══ Records supplied

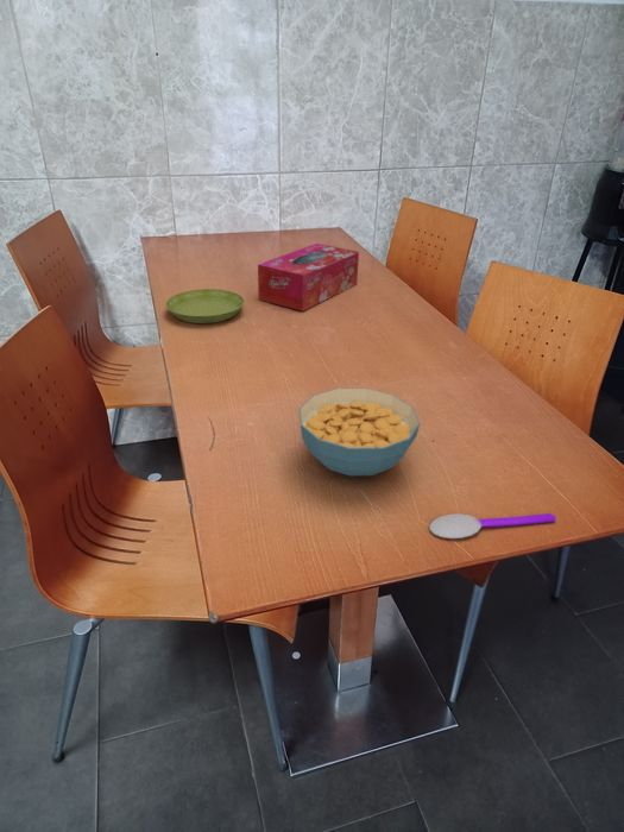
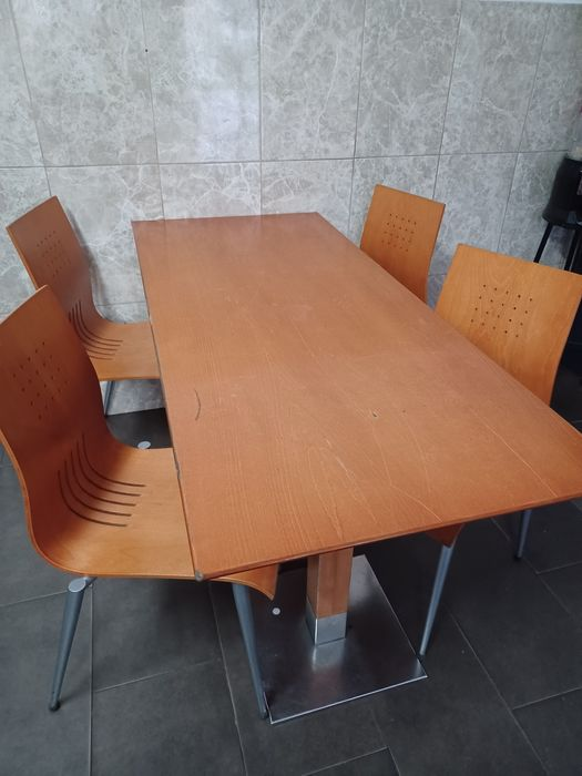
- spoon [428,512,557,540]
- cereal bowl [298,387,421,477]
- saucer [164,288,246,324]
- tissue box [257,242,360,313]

════
══ Records supplied

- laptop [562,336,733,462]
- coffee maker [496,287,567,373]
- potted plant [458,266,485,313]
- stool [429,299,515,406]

════

Exercise brief → Using the entries above, give again exactly the lines from the line holding "- coffee maker [496,287,567,373]" through the line holding "- stool [429,299,515,406]". Include both end lines and nothing else.

Response to the exercise →
- coffee maker [496,287,567,373]
- potted plant [458,266,485,313]
- stool [429,299,515,406]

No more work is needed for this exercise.